- Born: Ghibrial Masud 1930 (age 95–96) Beirut, Lebanon
- Education: Bachelor of Science degree in Arabic Language and Literature and History; Master's degree in Arabic Literature;
- Alma mater: American University of Beirut
- Occupations: Writer, researcher, scholar, professor, lecturer, manager
- Writing career
- Language: Arabic, English, French
- Genres: Story, novel, literary studies, linguistic studies
- Notable awards: Friends of the Book award for "Al-Ra’id" extensive, linguistic lexicon, Lebanon (1965); National Order of the Cedar medallion, Lebanon (1970);

= Jibran Masud =

Lebanese writer and scholar

Jibran Masud (Arabic: جبران مسعود; born as Ghibrial Masud, 1930) is a Lebanese writer, scholar and researcher.
== Education ==
In 1950, Masud graduated from American University of Beirut with a Bachelor of Science degree in Arabic Language and Literature and History with honors, and a Master's degree in Arabic literature, three years later.

== Career ==
His Arabic lexicon Al-Ra’id was published in 1992, In 2016 he published The Encyclopedia of Arabic Literature: its Eras, Arts and Most Renowned Figures, in eight volumes. Masud compiled artistic characteristics of Arabic literature and its best known figures from the pre-Islamic period to the Abbasid era, and the Andalusian era. The encyclopedia also covers poetry movements including Sufi and chivalric poetry. A section of the encyclopedia covered literary criticism.

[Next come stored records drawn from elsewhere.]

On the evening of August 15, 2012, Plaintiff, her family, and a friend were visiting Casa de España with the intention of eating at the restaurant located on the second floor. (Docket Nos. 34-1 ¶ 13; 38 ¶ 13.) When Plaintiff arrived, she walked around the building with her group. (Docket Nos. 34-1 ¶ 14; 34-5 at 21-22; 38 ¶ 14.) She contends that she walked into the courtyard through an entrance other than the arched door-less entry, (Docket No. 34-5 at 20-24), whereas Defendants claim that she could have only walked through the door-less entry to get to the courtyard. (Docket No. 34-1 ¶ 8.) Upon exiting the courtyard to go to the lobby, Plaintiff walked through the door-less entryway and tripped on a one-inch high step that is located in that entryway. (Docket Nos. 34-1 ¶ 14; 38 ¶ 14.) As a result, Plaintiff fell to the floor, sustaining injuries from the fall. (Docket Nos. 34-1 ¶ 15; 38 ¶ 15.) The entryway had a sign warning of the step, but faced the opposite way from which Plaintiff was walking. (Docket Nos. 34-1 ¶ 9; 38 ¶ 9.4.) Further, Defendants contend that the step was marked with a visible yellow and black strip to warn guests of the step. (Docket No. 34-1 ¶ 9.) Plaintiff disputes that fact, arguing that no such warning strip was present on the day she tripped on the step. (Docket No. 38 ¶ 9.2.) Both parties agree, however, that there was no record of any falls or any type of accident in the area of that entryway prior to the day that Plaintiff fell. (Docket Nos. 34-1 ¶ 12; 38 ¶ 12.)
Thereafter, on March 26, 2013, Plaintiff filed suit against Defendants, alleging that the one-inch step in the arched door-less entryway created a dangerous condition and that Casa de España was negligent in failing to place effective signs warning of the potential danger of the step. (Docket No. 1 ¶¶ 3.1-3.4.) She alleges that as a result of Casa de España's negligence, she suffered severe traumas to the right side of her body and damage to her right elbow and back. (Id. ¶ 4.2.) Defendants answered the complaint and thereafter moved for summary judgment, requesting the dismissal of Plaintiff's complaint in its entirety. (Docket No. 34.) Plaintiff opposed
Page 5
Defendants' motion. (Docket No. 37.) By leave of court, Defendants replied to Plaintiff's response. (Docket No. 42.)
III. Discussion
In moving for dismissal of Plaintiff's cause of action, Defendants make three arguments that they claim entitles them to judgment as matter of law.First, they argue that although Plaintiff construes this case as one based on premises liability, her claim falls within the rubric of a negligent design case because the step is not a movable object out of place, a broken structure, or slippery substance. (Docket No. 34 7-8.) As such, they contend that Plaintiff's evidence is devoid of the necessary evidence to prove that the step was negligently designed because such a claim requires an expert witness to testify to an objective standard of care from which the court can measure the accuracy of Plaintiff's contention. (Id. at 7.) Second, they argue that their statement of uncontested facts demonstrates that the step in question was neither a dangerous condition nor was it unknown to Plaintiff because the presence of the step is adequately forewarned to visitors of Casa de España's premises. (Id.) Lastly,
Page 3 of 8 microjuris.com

Masud founded the House of Wisdom publishing house (romanized: Bayt Al-Hikmah). He has published articles and researches in the fields of literature, linguistics and history, in Lebanese newspapers.

== Works ==
His major works include:

- “Red Ashes” (original title: Al-Ramad Al-Ahmar), Lebanon, 1948.
- "Al-Ra’id" extensive, linguistic lexicon (original title: Al-Ra’id Mu’jam Lughawi w-‘Asri), Dar El-Ilm Lilmalayin, Beirut, Lebanon, 1992.
- "The Standard Arabic: An Endless Flame” (original title: Al-‘Arabiya Al-Fus-ha Shu’la La Tantafi’), House of Wisdom, Beirut, Lebanon, 2001.
- "My Grandmother" (original title: Jidaty), Hachette Antoine, Beirut, Lebanon, 2010.
- "Angry Groans" (original title: Anin Al-Ghadab), Naufal Publishers, Beirut, Lebanon, 2012.
- "The Encyclopedia of Arabic Literature: its Eras, Arts and Most Renowned Figures" (original title: Mawsoo’at Al-Adab Al-‘Arabi: Fununoh wa-Usuroh wa-Ash-har A’lamuh), House of Wisdom, Beirut, Lebanon, 2016.

== Awards ==

- Nominated for the Friends of the Book award for composing "Al-Ra’id" extensive, linguistic lexicon, in Lebanon, 1965.
- Awarded the National Order of the Cedar medallion, 1970.

== Positions ==

- Arabic literature, Islamic philosophy, History and Geography professor, International College, Beirut, Lebanon.
- Manager of the Arabic courses in the French department, International College, Beirut, Lebanon.